There is also the fact that extradition "is a diplomatic process that is initiated by a request from the nation seeking extradition directly to the Department of State." If the State Department determines the request is within the scope of an extradition treaty, the U.S. Attorney will file a complaint in the relevant judicial district for an arrest warrant of the individual to be extradited. The resulting case does not determine the guilt or innocence of an alleged fugitive such as Artt, but rather only: (1) "whether the crime of which the person is accused … falls within the terms of the extradition treaty"; and (2) "whether there is probable cause to believe the person committed the crime charged."

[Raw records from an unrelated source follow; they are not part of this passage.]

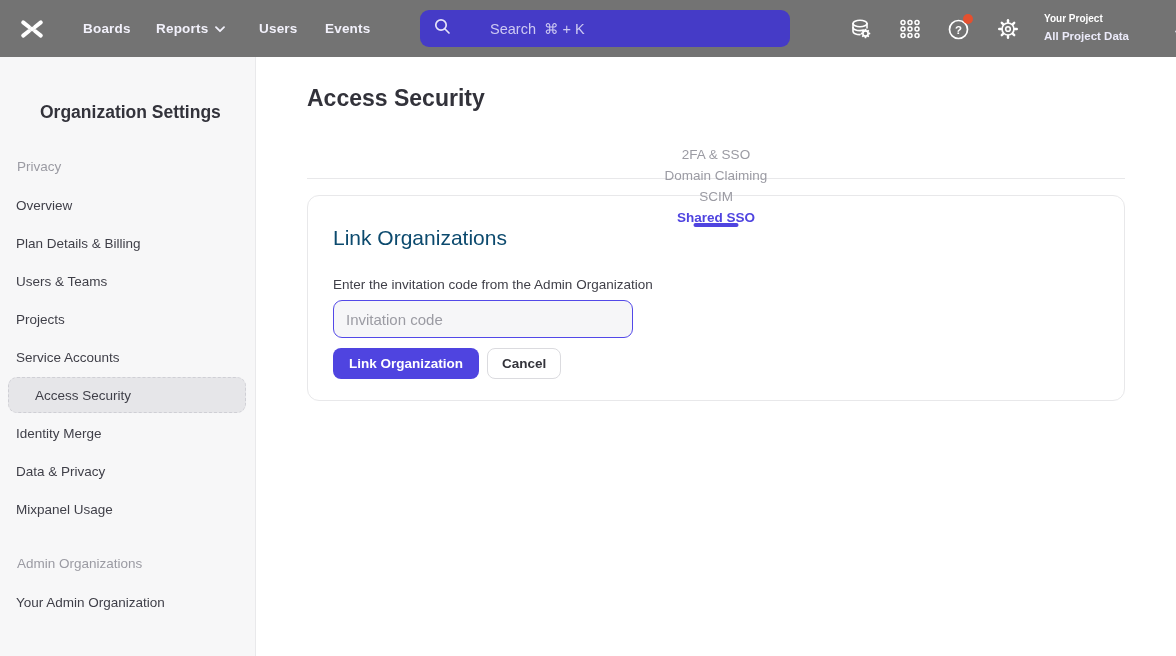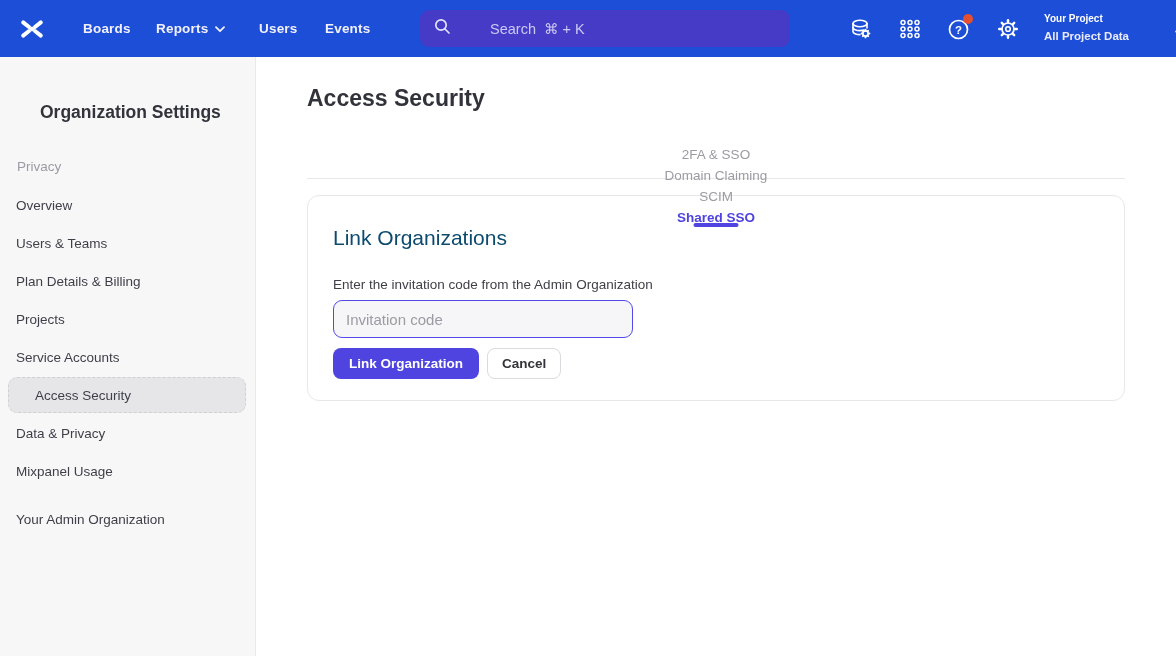--- a/index.html
+++ b/index.html
@@ -1,19 +1,19 @@
 <!DOCTYPE html>
 <html><head>
 <meta charset="utf-8">
 <style>
   * { margin:0; padding:0; box-sizing:border-box; }
   html,body { width:1176px; height:656px; overflow:hidden; font-family:"Liberation Sans", sans-serif; background:#fff; }
 
   
-  .topnav { position:absolute; left:0; top:0; width:1176px; height:57px; background:#1d4ed8; }
+  .topnav { position:absolute; left:0; top:0; width:1176px; height:57px; background:#737373; }
   .logo { position:absolute; left:19px; top:16px; width:26px; height:26px; }
   .nav-item { position:absolute; top:0; height:57px; display:flex; align-items:center; gap:7px;
               color:#F2F1FB; font-size:13.5px; font-weight:700; letter-spacing:.2px; cursor:pointer; }
   .nav-boards { left:83px; }
   .nav-reports { left:156px; }
   .nav-users { left:259px; }
   .nav-events { left:325px; }
   .searchbox { position:absolute; left:420px; top:10px; width:370px; height:37px; background:#453BC7;
                border-radius:9px; display:flex; align-items:center; padding-left:14px; gap:10px; cursor:text;justify-content:space-between; }
   .searchbox input { background:transparent; border:none; outline:none; color:#EDEBFA; font-size:14.5px;
@@ -173,29 +173,31 @@
     </span>
   </div>
 </header>
 
 <aside class="sidebar">
   <div class="sb-title">Organization Settings</div>
 
   <div class="sb-label sb-label-settings">Privacy</div>
   <ul class="sb-list">
     <li class="sb-item">Overview</li>
+    <li class="sb-item">Plan Details &amp; Billing</li>
     <li class="sb-item">Users &amp; Teams</li>
-    <li class="sb-item">Plan Details &amp; Billing</li>
     <li class="sb-item">Projects</li>
     <li class="sb-item">Service Accounts</li>
     <li class="sb-item active">Access Security</li>
+    <li class="sb-item">Identity Merge</li>
     <li class="sb-item">Data &amp; Privacy</li>
     <li class="sb-item">Mixpanel Usage</li>
   </ul>
 
+  <div class="sb-label sb-label-admin">Admin Organizations</div>
   <ul class="sb-list">
     <li class="sb-item">Your Admin Organization</li>
   </ul>
 </aside>
 
 <main class="main">
   <h1 class="page-title">Access Security</h1>
 
   <div class="tabs">
     <div class="tab">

The RUC documents were provided by Northern Ireland to Judge Legge in this context, and the Court is advised that Northern Ireland objects to providing them to Lawton. Principles of international comity weigh against access. It may be that Heathwood cannot obtain the RUC documents in the United Kingdom, as Lawton suggests, but a United States court is not a forum for an end run around another nation's laws.
As a closing observation, the Court independently reviewed the RUC documents in connection with Lawton's request. Nothing in the documents indicates that Artt was the intended target of the shooting in Heathwood's home in 1979.